ジュエリー自体の歴史は長けれど、日本におけるいわゆる”ジュエリー”の歴史は短い。洋服くらいです。ファッションで言うと、ヨージヤマモトや、川久保玲が世界で通用する日本の服飾史を作り上げたと、私は考えています。
ジュエリーでいうと、戦後高度経済成長と共にジュエリー業界は成長してきたと、いえますが、なんでも売れる時代には、あまりいいものは生まれないようにも思います。
戦後発展したジュエリー市場は、女性の社会進出などにより贈答用だけでなく自分用の購買が増えたこともあり、3兆円まで発展しましたが、バブル崩壊後下降し、コロナ禍では1兆円を切る市場に縮小。現在は1.2兆円に少し回復しています。
海外は、ゴールド好きが多いですが、日本ではプラチナジュエリーが海外に比べてよく売れます。プラチナジュエリーが世界第二位の消費国、ダイヤモンドジュエリーに関しても世界第二位とされます。(2022年時点)
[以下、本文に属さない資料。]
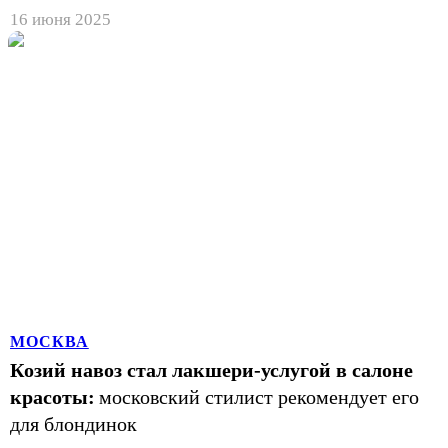
16 июня 2025
МОСКВА
Козий навоз стал лакшери-услугой в салоне
красоты:
московский стилист рекомендует его
для блондинок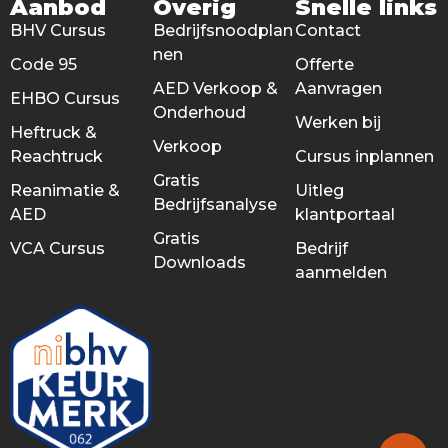
Aanbod
Overig
Snelle links
BHV Cursus
Bedrijfsnoodplan
Contact
nen
Code 95
Offerte
AED Verkoop &
Aanvragen
EHBO Cursus
Onderhoud
Werken bij
Heftruck &
Verkoop
Reachtruck
Cursus inplannen
Gratis
Reanimatie &
Uitleg
Bedrijfsanalyse
AED
klantportaal
Gratis
VCA Cursus
Bedrijf
Downloads
aanmelden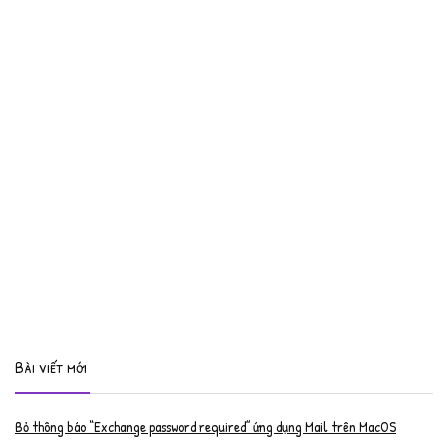
Bài viết mới
Bỏ thông báo “Exchange password required” ứng dụng Mail trên MacOS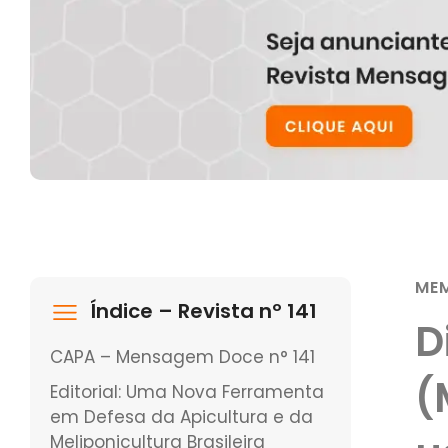
MEM
Índice – Revista nº 141
D
CAPA – Mensagem Doce n° 141
(
Editorial: Uma Nova Ferramenta
em Defesa da Apicultura e da
Meliponicultura Brasileira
ヨーロッパのジュエリーブランドを見ていると、商品はいわゆる着けやすいものでありながらも、スピリット、商品に対する、またはデザインに対する哲学的なものを感じるものが、おおきなメゾンとなっています。ものづくりに対する敬意や、職人の技術の維持と発展に重きをおいている姿勢が、みてとれます。
日本のジュエリーメーカーとの、違いは、経営陣のデザインに対する熱意や、敬意、技術の維持に対する思いではないか、と最近思うのです。
デザイナーの現状も、決してよいとは言えません。
やはり、このまま会社にいつづけていることは、会社にとっても、デザイナーにとってもよい状況ではないように、近頃強く思います。
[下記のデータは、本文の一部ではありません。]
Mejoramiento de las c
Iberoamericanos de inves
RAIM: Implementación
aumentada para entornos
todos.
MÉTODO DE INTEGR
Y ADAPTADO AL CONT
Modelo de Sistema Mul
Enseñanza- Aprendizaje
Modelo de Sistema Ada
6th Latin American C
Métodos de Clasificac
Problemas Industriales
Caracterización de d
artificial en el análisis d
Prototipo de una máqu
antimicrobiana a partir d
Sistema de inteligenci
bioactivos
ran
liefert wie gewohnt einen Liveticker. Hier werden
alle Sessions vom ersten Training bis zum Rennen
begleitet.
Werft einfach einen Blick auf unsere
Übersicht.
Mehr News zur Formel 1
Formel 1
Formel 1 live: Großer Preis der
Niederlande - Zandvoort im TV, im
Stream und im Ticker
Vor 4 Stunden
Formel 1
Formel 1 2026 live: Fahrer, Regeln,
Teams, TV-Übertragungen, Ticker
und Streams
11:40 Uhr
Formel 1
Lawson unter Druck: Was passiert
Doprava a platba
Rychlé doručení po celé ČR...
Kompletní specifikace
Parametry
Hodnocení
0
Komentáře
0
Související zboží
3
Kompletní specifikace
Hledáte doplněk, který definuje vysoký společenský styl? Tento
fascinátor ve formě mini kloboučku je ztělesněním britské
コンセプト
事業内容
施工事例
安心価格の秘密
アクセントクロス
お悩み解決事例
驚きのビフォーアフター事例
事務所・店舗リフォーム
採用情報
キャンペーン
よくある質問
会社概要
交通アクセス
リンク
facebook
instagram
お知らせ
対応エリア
会社の中でデザインするとなると、会社の理解や評価がないと、続けてはいけません。
私自身も、デザイン自体は営業所の中でなかなかできずに、自宅や外で行うことがほとんどです。そういう状況にもう20年近いので慣れていたのですが、業界は違えどクリエイティブな会社に所属する姉が、物を作る会社じゃないの?なんでデザイナーだけそんなコソコソ仕事をしないといけないの?クリエイティブな会社なら、業務に沿った勤務体制への理解があるべきだし、それがいいものを作るため、という理解がなければ、いいものはできないのではないか?といったのです。
その言葉が、いろいろな思考に響き、
そうだな、会社がモノをデザインして作る、ということに理解がなさすぎるのか、20年もやっても理解されないのか、
とわかり、やはり、会社としてデザインが伸びない、デザイナーが育たない、そんな会社が右を向いても左をむいても増えているように、思うのです。
デザインの高みを目指すという目標をもっている私は、
どうすべきか、改めて考えてみるのです。